Microsoft is by no means conceding defeat in Judge Jackson's Federal district court. But Neukom suggests that its legal strategy is to prevail on appeal. "The thing to remember is that we're engaged in a legal decathlon, and we're still at an early stage," he explained.

Unless the two sides reach a settlement, Judge Jackson's ruling, expected by the end of the year, will certainly be reviewed by a Federal appeals court and possibly by the Supreme Court as well. If it goes to the Supreme Court, the Microsoft case may well not be finally determined until 2002, legal experts say.

A crucial decision by Judge Jackson a month before the trial began last October determined what the courtroom proceedings became: a sweeping portrayal of Microsoft by the Government as a bullying monopolist, supported by a parade of industry witnesses making a litany of allegations.

The Government's original complaint, filed in May 1998, charged that Microsoft was "engaged in a series of anticompetitive activities." But it focused largely on the company's tactics in the browser market against the Netscape Communications Corporation, and specifically on Microsoft's decision to fold its browser into its industry-standard Windows operating system. Microsoft, the Government contended, had illegally tied a second product to its monopoly product in a predatory effort to stifle competition and reduce consumer choice.

But a month later, the Government's tying theory suffered a severe blow when a Federal appeals court ruled in a related case that Microsoft should be free to blend its browser into Windows as long as it can make a "plausible claim" of business efficiency or consumer benefit from doing so.

Over the summer, the Justice Department and states continued investigating Microsoft's dealings with other companies and came up with new evidence involving Intel, Apple Computer and others -- all of it, the Government said, fit into Microsoft's "pattern of behavior" intended to stifle competition.

Over Microsoft's objections, Judge Jackson permitted the new evidence. Suddenly, the focus of the case widened well beyond the "browser wars" to a broad, multifaceted scheme by Microsoft to protect its monopoly.

With the retooling, the Government case also acquired a broad narrative theme that rose above the arcane details that are an inevitable part of a high-tech antitrust trial. Whatever the legal merits, the approach made the Government's case a much more compelling story to tell in court. So when an Intel executive testified to a "credible and fairly terrifying" threat from Microsoft or when an America Online executive testified that it had no choice but to adopt Microsoft's browser in return for a coveted place on the Windows desktop, it all added detail to the Government's picture of Microsoft as an arm-twisting monopolist, stifling competition and innovation.

The Government and states believe that they have shown not only that Microsoft crossed the legal line repeatedly, but also that its monopoly is fairly durable, a crucial consideration for the courts.

"If you think that Microsoft's operating system monopoly is going to go away in two or three years, then we shouldn't have brought this case," said Klein of the Justice Department.

"But I obviously don't believe that. What this case is about is protecting innovation to make a dynamic industry even more dynamic and innovative."

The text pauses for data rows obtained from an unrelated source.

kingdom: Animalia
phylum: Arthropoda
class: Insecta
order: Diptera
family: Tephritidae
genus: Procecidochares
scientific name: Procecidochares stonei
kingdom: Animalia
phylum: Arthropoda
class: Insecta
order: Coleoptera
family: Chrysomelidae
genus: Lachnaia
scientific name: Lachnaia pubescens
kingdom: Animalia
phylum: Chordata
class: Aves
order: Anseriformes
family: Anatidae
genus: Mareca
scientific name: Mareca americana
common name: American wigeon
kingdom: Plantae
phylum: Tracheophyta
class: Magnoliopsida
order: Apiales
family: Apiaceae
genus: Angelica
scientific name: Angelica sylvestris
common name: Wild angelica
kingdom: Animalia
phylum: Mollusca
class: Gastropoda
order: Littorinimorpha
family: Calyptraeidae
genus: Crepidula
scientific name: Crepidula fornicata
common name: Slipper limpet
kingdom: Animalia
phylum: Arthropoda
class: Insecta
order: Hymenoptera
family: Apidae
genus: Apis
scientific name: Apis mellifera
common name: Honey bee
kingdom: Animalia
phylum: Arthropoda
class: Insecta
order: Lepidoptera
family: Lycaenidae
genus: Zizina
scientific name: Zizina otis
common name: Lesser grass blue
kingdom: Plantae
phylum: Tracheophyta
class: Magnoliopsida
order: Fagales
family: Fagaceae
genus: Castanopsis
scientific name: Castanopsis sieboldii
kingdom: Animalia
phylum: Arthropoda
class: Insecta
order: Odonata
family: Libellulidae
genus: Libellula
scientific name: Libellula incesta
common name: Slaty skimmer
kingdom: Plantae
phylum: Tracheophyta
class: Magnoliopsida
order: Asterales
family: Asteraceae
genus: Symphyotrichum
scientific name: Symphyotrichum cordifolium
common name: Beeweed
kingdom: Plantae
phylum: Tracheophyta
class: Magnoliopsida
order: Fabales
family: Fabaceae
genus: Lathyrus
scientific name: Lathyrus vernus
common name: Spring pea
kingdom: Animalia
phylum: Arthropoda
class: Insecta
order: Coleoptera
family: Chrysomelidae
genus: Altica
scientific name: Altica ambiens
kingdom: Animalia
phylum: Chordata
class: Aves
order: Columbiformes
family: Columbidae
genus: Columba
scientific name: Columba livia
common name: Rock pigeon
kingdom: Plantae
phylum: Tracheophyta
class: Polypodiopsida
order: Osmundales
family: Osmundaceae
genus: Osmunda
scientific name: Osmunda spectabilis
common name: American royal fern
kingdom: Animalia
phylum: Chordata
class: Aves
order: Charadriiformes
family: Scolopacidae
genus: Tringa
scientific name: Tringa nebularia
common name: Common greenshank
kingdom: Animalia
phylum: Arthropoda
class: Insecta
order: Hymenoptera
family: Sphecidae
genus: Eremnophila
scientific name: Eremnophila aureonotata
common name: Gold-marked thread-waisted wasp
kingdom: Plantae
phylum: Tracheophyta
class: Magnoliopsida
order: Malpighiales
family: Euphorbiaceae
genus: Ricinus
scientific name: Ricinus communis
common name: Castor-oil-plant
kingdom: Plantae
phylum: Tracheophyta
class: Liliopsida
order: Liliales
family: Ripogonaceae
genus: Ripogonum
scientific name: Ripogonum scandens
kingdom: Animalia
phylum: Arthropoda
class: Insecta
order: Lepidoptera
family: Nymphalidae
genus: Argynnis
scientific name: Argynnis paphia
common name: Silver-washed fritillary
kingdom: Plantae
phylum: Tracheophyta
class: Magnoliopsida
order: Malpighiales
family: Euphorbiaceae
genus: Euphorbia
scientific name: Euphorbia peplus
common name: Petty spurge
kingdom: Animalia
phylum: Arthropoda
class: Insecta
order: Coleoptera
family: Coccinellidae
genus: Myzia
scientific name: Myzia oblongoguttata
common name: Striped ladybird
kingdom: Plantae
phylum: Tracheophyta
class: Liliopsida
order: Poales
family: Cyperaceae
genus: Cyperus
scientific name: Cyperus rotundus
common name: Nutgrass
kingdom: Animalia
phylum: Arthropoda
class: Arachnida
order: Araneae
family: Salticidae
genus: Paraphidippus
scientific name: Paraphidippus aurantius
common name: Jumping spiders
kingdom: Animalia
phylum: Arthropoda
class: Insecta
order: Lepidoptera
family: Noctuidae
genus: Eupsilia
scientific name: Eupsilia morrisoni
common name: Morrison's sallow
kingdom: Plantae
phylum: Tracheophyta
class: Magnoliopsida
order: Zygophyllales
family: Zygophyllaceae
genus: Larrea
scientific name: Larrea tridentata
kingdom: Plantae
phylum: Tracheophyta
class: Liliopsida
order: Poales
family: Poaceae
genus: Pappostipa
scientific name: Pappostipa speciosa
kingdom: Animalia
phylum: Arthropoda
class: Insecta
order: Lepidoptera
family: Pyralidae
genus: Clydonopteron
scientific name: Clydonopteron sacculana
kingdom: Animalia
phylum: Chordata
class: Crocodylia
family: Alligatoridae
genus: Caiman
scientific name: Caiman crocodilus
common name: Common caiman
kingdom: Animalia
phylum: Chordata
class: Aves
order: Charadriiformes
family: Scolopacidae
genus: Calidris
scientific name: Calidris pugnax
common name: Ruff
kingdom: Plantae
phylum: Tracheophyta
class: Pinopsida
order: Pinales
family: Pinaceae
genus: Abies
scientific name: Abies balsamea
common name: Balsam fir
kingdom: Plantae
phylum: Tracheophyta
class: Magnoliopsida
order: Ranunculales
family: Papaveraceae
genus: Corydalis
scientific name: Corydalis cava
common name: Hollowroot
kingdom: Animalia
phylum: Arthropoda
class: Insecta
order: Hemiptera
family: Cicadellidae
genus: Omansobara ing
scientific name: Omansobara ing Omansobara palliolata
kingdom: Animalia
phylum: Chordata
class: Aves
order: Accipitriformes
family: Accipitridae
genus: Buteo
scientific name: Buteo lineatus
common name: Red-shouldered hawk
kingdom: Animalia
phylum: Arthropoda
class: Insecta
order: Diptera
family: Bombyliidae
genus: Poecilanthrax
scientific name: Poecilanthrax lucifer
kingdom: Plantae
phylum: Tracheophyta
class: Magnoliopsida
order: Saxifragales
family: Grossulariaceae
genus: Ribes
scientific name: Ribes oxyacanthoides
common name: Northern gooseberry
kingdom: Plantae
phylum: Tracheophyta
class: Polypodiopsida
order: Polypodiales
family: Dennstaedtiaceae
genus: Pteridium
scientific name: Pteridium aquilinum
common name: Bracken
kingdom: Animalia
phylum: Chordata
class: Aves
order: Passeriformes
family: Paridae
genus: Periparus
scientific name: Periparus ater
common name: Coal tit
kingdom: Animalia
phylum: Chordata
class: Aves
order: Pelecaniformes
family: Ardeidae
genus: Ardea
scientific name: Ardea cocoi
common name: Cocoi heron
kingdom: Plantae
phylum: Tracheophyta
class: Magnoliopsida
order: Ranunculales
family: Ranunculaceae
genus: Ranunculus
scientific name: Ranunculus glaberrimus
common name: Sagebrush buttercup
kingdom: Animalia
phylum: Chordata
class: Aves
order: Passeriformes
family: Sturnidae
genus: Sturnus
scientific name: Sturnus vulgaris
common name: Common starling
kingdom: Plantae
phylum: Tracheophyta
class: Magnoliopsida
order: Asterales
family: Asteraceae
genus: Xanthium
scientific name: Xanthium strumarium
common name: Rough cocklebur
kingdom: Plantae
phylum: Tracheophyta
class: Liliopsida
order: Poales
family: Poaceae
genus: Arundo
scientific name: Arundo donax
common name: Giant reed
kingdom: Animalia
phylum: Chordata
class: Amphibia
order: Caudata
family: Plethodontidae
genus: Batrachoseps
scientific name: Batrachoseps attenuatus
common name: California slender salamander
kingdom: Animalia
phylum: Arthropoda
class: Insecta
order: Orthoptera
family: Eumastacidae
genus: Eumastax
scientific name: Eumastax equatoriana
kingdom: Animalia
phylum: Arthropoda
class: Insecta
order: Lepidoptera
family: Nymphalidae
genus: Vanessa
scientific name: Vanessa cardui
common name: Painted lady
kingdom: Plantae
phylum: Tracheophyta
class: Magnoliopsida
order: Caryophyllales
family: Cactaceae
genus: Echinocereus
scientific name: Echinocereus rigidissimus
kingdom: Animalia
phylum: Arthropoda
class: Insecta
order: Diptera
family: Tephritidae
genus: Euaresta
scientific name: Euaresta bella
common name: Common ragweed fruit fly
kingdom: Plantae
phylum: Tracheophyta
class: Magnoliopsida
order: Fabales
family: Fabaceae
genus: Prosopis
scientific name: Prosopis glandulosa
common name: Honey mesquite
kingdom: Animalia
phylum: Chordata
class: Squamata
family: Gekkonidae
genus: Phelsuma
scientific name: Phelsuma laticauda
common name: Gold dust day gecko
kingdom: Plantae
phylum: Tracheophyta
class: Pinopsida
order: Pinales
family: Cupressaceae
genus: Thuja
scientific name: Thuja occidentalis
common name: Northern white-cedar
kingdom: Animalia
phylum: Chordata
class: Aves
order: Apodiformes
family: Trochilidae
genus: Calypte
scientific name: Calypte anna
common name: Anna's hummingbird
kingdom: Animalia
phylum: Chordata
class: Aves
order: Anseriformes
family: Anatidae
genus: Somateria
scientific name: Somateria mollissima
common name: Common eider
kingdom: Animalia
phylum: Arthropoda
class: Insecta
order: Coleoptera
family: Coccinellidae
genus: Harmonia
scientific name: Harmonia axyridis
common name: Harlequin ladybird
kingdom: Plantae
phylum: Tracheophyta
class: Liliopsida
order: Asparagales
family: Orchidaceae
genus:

Microsoft agrees that innovation is the goal, but counters that heavy-handed antitrust enforcement is the real threat. Microsoft's legal team insists that the law is on its side in this case, despite the evidence presented by the Government. They point to a general drift of pro-defendant rulings in antitrust cases over the last two decades, which speak approvingly of "fierce, no-holds-barred competition" and "the great race of competition."

"A lot of what's in the Government's case doesn't sound good, but it doesn't rise to the level of an antitrust violation," said Steven Holley, a Microsoft lawyer.

In its defense, Microsoft has leaned on two key themes. The first, in essence, is: Our actions may have hurt some rival, but where is the harm to competition in general and to consumers? And the second theme, linked to the first, is: This is a vibrant industry.

The harm, the Government and states reply, is that Microsoft's actions would be fine if it were still a scrappy entrepreneurial upstart rather than an industry-dominating force. "What Microsoft did not recognize is that it had crossed the line to become a monopolist, so its behavior had to change," said Thomas Miller, the Iowa Attorney General.

Microsoft disputes the monopolist label, but argues that the rules for dominant firms are not much different. "We should be competing as hard as we can for the next customer because that behavior is good for consumers," Neukom of Microsoft said.

In the end, clarifying the rules of legal behavior for powerful companies in the modern economy could well be the lasting legacy of the Microsoft case. "This case can really determine the boundaries on the conduct of dominant firms for decades," observed Kovacic of George Washington University.